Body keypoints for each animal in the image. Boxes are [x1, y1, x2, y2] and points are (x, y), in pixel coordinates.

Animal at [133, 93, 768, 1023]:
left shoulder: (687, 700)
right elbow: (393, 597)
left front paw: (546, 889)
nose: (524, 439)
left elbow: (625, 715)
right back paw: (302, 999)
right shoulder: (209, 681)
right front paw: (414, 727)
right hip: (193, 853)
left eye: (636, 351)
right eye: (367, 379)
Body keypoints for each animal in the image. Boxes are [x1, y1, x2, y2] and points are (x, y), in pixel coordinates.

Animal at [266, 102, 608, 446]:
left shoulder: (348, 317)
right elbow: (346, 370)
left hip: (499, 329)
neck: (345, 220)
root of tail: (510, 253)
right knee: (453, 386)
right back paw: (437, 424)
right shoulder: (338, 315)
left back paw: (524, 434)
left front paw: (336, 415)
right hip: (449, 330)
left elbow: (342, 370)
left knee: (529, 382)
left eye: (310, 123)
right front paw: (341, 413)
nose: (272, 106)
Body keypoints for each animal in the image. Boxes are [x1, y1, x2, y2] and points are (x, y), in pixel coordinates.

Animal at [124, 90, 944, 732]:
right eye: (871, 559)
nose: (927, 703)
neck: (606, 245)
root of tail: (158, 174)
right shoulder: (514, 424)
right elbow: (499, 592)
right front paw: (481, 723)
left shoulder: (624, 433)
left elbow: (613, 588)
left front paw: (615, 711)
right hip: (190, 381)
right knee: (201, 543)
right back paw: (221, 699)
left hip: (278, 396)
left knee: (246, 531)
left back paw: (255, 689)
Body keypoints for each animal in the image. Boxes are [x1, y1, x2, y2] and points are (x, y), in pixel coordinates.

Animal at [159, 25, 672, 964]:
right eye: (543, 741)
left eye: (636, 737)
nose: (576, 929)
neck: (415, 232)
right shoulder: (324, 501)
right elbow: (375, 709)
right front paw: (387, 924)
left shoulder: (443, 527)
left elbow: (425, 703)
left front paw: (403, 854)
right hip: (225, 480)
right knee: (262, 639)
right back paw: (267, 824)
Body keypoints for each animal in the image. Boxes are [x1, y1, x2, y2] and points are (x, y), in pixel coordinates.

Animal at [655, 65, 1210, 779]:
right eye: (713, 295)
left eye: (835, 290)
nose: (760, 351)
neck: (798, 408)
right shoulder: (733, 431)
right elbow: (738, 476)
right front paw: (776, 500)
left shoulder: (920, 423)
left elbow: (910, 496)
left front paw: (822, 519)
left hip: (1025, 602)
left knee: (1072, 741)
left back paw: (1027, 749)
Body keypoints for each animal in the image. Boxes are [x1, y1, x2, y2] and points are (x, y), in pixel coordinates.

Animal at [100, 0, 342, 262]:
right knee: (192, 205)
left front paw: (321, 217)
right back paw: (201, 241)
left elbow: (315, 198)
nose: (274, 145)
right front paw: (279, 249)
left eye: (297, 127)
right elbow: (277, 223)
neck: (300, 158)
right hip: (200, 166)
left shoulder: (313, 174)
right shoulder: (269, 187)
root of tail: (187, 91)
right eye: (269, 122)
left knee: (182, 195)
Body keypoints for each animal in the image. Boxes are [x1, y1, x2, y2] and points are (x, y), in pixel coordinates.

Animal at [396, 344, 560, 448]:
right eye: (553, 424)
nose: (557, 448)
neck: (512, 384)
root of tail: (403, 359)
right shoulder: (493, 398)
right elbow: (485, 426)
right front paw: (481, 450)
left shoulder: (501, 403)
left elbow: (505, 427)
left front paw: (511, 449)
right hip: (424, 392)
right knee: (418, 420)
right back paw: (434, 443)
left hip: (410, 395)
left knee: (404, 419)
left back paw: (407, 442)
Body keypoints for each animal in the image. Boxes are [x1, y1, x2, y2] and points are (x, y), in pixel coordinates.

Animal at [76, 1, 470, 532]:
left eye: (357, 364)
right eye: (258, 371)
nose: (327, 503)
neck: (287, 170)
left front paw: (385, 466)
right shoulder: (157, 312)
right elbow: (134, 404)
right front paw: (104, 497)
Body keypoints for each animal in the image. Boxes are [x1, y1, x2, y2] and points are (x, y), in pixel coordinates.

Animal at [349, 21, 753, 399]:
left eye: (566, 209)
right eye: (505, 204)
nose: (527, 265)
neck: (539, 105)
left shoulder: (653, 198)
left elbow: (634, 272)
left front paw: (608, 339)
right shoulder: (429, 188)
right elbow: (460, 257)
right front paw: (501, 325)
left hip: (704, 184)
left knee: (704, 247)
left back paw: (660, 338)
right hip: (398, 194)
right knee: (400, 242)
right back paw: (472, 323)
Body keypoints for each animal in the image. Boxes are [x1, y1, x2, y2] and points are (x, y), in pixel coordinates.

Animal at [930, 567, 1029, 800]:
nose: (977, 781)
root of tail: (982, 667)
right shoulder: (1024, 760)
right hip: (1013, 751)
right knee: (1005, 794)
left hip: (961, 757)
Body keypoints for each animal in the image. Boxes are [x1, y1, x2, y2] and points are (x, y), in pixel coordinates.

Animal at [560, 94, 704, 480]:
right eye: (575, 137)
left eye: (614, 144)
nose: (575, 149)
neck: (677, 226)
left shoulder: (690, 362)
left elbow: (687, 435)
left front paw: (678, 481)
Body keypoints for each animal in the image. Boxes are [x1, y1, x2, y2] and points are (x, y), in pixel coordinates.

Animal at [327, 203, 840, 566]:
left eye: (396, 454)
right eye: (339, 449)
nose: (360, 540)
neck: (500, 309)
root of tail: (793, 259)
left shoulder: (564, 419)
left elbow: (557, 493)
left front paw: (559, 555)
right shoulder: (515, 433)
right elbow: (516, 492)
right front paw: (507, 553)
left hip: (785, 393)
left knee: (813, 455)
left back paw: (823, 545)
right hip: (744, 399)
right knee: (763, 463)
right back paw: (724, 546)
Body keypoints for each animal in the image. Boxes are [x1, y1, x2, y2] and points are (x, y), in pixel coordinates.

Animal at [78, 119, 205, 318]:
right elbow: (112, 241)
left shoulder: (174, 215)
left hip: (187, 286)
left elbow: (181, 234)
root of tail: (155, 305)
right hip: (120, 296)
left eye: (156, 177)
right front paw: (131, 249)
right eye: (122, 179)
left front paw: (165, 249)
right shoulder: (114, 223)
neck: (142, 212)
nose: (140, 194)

- [About this exercise] Return the material exactly as it stands above, but only from its first line to the line containing "left hip: (499, 329)", both ends included.

- [Your solution]
Body keypoints for each animal in the image. Boxes are [x1, y1, x2, y2] and points are (x, y), in pixel coordinates.

Animal at [133, 93, 768, 1023]:
left shoulder: (687, 700)
right elbow: (393, 597)
left front paw: (546, 889)
nose: (524, 439)
left elbow: (625, 715)
right back paw: (302, 999)
right shoulder: (209, 681)
right front paw: (414, 727)
right hip: (193, 853)
left eye: (636, 351)
right eye: (367, 379)
Body keypoints for each animal in the image. Boxes are [x1, y1, x2, y2] and points are (x, y), in pixel coordinates.

Animal at [266, 102, 608, 446]:
left shoulder: (348, 317)
right elbow: (346, 370)
left hip: (499, 329)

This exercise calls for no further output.